• [Source text]:

▼

The hard voting classifier has an accuracy of 61.3%, failing to improve on the baseline, and has significant overfitting. None of the individual classifiers achieves over 60% accuracy, with the Decision Tree the best at 59.7%. The voting classifier actually reduces the accuracy compared to simply choosing DT.

# Soft voting classifier (should include at least two models)

In [21]:
#The same DT and LogReg models from above are repeated, but using soft voting

Svoting_clf = VotingClassifier(
            estimators=[('dt', dtree_clf), 
                        ('lr', log_clf)],
            voting='soft')

Svoting_clf.fit(train_x, train_y)

  y = column_or_1d(y, warn=True)
  y = column_or_1d(y, warn=True)


VotingClassifier(estimators=[('dt',
                              DecisionTreeClassifier(class_weight=None,
                                                     criterion='gini',
                                                     max_depth=5,
                                                     max_features=None,
                                                     max_leaf_nodes=None,
                                                     min_impurity_decrease=0.0,
                                                     min_impurity_split=None,
                                                     min_samples_leaf=1,
                                                     min_samples_split=2,
                                                     min_weight_fraction_leaf=0.0,
                                                     presort=False,
                                                     random_state=None,
                                                     splitter='best')),
         

In [22]:
#Train accuracy
train_y_pred = Svoting_clf.predict(train_x)

train_acc = accuracy_score(train_y, train_y_pred)

print('Train acc: {}' .format(train_acc))

Train acc: 0.7898550724637681


In [23]:
#Test accuracy
test_y_pred = Svoting_clf.predict(test_x)

test_acc = accuracy_score(test_y, test_y_pred)

print('Test acc: {}' .format(test_acc))

Test acc: 0.5882352941176471


### Classification Matrix

In [24]:
confusion_matrix(test_y, test_y_pred)

array([[19, 28],
       [21, 51]], dtype=int64)

▲

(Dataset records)
▼

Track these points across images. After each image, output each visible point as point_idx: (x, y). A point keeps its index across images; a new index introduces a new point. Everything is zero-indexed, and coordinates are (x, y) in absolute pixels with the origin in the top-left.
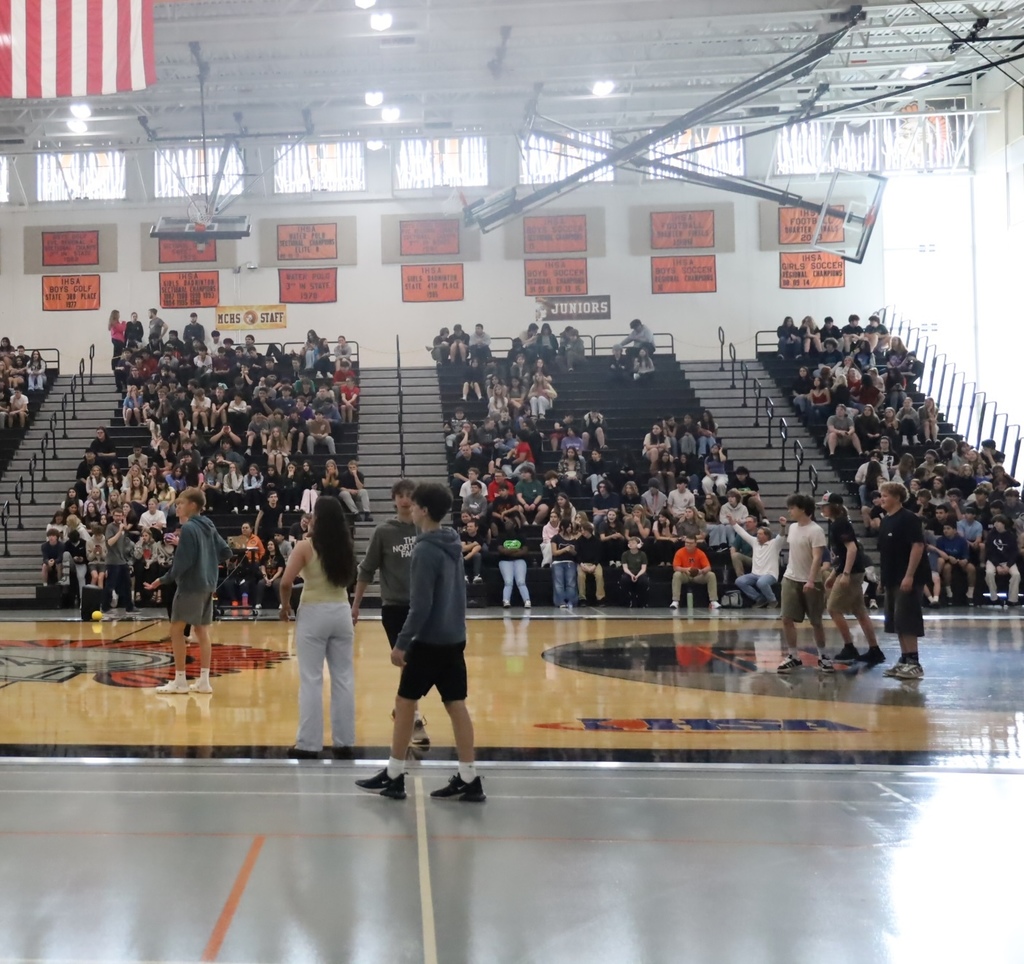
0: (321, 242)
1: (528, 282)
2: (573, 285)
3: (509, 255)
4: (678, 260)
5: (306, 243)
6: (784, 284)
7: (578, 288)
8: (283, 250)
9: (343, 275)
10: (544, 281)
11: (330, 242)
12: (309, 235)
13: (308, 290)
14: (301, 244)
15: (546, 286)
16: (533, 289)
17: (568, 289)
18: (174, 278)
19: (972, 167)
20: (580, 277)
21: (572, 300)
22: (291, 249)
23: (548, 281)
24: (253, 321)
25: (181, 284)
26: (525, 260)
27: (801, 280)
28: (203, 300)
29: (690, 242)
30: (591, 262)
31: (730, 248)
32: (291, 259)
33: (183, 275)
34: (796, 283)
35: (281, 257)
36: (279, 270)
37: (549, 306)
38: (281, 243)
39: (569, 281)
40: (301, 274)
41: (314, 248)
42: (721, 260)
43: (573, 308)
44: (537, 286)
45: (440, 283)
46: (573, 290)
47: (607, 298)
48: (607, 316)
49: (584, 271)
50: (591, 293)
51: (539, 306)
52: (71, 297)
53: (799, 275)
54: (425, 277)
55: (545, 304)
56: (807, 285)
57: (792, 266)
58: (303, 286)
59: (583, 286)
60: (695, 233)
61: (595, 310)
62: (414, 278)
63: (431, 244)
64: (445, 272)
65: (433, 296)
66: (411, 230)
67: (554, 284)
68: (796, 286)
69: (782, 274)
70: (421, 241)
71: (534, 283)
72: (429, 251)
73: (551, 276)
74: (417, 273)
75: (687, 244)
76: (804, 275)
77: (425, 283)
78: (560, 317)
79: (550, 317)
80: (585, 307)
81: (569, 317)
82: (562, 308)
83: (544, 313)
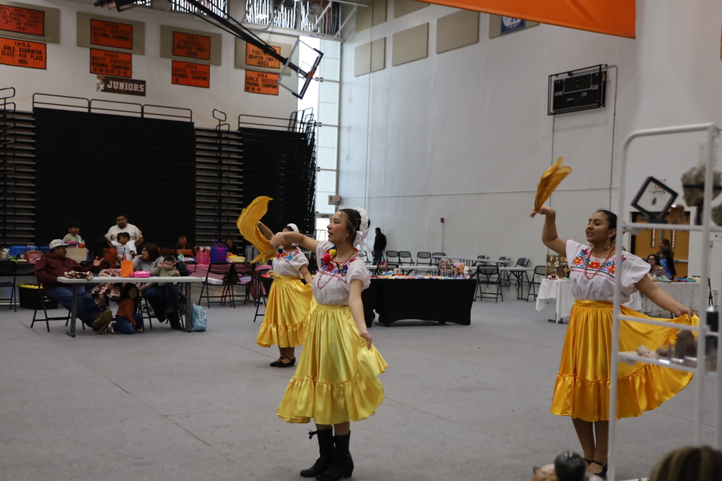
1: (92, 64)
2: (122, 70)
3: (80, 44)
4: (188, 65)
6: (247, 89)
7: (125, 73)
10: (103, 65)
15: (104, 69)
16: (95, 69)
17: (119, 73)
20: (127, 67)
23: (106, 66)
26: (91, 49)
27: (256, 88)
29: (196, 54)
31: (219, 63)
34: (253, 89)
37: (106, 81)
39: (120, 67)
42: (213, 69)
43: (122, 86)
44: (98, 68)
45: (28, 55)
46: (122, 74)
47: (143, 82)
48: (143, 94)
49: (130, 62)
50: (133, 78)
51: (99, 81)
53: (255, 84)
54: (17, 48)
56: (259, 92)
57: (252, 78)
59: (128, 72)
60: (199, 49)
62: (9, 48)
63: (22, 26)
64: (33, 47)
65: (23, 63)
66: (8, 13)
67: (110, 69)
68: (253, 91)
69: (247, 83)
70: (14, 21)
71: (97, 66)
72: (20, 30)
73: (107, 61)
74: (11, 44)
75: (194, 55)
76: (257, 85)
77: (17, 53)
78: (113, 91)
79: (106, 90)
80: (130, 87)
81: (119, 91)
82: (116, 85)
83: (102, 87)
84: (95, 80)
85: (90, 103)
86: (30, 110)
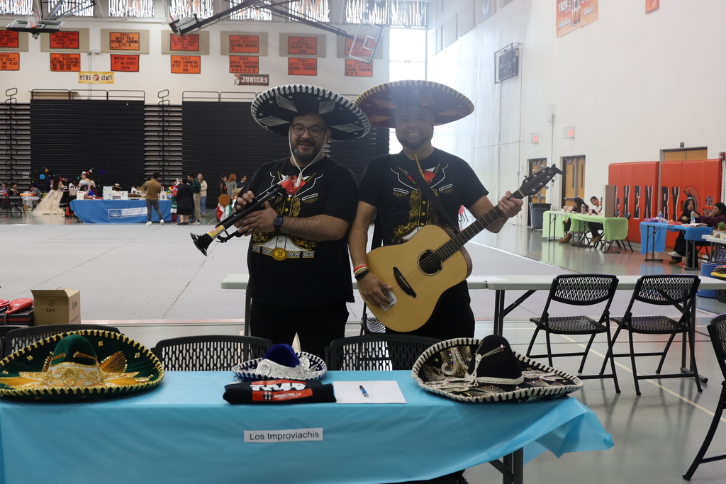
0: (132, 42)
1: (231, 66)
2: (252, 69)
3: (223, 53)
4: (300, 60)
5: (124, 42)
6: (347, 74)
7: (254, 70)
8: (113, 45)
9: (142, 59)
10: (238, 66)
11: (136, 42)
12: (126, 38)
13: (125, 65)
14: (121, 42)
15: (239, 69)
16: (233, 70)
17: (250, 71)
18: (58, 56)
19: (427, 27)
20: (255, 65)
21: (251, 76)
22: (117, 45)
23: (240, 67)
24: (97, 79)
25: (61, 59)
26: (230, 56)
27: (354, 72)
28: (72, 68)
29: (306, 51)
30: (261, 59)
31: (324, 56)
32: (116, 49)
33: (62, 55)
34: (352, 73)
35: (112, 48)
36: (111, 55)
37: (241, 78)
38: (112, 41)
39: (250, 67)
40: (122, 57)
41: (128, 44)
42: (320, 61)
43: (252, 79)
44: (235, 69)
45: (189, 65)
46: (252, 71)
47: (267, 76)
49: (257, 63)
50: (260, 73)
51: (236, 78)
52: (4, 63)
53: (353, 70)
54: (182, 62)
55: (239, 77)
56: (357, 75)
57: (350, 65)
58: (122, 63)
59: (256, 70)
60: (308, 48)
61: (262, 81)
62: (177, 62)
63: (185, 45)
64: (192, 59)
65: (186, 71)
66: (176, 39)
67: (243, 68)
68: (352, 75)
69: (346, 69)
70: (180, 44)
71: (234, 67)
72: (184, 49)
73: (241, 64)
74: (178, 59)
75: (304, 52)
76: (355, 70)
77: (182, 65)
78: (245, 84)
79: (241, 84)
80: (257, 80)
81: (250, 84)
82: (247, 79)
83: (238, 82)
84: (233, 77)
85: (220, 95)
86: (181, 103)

▲
▼

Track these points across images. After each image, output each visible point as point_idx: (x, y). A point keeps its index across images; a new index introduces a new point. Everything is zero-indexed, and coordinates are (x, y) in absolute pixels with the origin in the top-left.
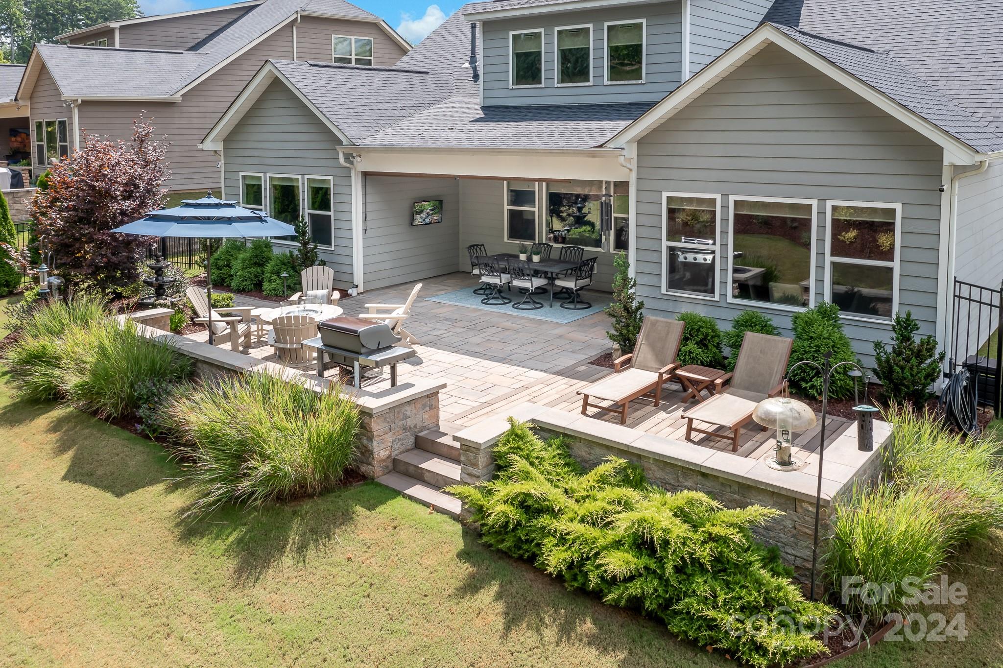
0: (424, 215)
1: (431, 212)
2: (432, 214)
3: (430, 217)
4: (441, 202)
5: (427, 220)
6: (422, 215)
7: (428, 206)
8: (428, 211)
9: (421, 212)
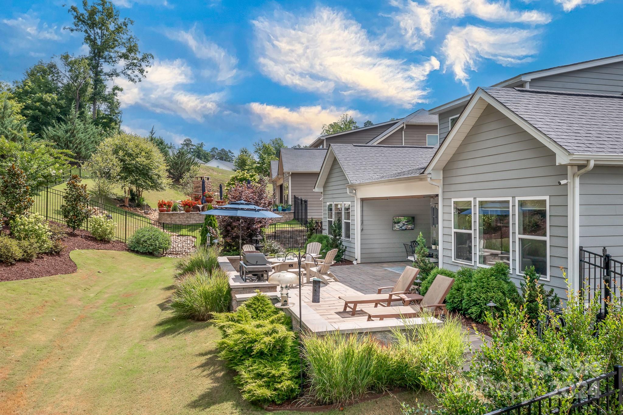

▲
▼

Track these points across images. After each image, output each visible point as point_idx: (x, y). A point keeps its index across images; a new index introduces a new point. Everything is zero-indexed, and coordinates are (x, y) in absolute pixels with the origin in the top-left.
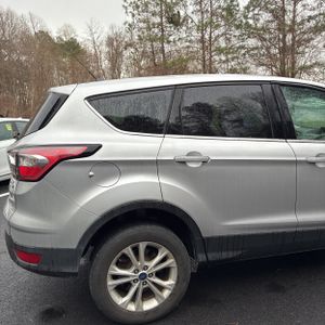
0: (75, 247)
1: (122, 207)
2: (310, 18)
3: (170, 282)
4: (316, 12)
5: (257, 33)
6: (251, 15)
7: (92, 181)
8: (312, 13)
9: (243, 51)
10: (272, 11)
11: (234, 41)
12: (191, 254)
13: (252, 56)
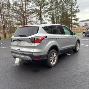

▲

• [Task requirements]:
a – Using the voting classifier text above, decide whether each statement agrees with it: (i) the hard voting classifier beats the baseline; (ii) the soft voting classifier uses the Decision Tree and logistic regression models; (iii) the soft voting classifier scores higher on test data than on training data. Answer yes or no for each, quoting the words that decide it.
b – Write the next part of the voting classifier text, starting right after the confusion matrix output.

• [Results for each task]:
a –
(i) No: "failing to improve on the baseline"
(ii) Yes: "The same DT and LogReg models from above are repeated, but using soft voting"
(iii) No: "Train acc: 0.7898550724637681" and "Test acc: 0.5882352941176471"

b –
### Individual classifier accuracies

In [25]:
for clf in (dtree_clf, log_clf, Svoting_clf):
    clf.fit(train_x, train_y)
    test_y_pred = clf.predict(test_x)
    print(clf.__class__.__name__, 'Test acc=', accuracy_score(test_y, test_y_pred))

DecisionTreeClassifier Test acc= 0.5798319327731093
LogisticRegression Test acc= 0.5714285714285714
VotingClassifier Test acc= 0.5966386554621849


  y = column_or_1d(y, warn=True)
  y = column_or_1d(y, warn=True)
  y = column_or_1d(y, warn=True)


The soft voting classifier has an accuracy of 58.8%, again failing to improve on the baseline, and has more severe overfitting compared to the hard voting classifier. Again, none of the individual classifiers achieves over 60% accuracy, with the Decision Tree the best at 58%.

# Bagging classifier

In [68]:
from sklearn.ensemble import BaggingClassifier 

#we will use the Decision Tree classifier because it performed best in the voting models
bag_clf = BaggingClassifier( 
            DecisionTreeClassifier(max_depth=4), n_estimators=30, 
            max_samples=250, bootstrap=True, n_jobs=-1) 

bag_clf.fit(train_x, train_y)

  y = column_or_1d(y, warn=True)


BaggingClassifier(base_estimator=DecisionTreeClassifier(class_weight=None,
                                                        criterion='gini',
                                                        max_depth=4,
                                                        max_features=None,
                                                        max_leaf_nodes=None,
                                                        min_impurity_decrease=0.0,
                                                        min_impurity_split=None,
                                                        min_samples_leaf=1,
                                                        min_samples_split=2,
                                                        min_weight_fraction_leaf=0.0,
                                                        presort=False,
                                                        random_state=None,
                                                        splitter='best'),
       

In [69]:
#Train accuracy
train_y_pred = bag_clf.predict(train_x)

train_acc = accuracy_score(train_y, train_y_pred)

print('Train acc: {}' .format(train_acc))

Train acc: 0.8043478260869565


In [70]:
#Test accuracy
test_y_pred = bag_clf.predict(test_x)

test_acc = accuracy_score(test_y, test_y_pred)

print('Test acc: {}' .format(test_acc))

Test acc: 0.5882352941176471


### Out of Bag evaluation

In [67]:
#Use the oob_score variable:
bag_clf = BaggingClassifier( 
            DecisionTreeClassifier(max_depth=4), n_estimators=30,  
            max_samples=250, bootstrap=True, n_jobs=-1, oob_score=True) 

bag_clf.fit(train_x, train_y)
bag_clf.oob_score_

  y = column_or_1d(y, warn=True)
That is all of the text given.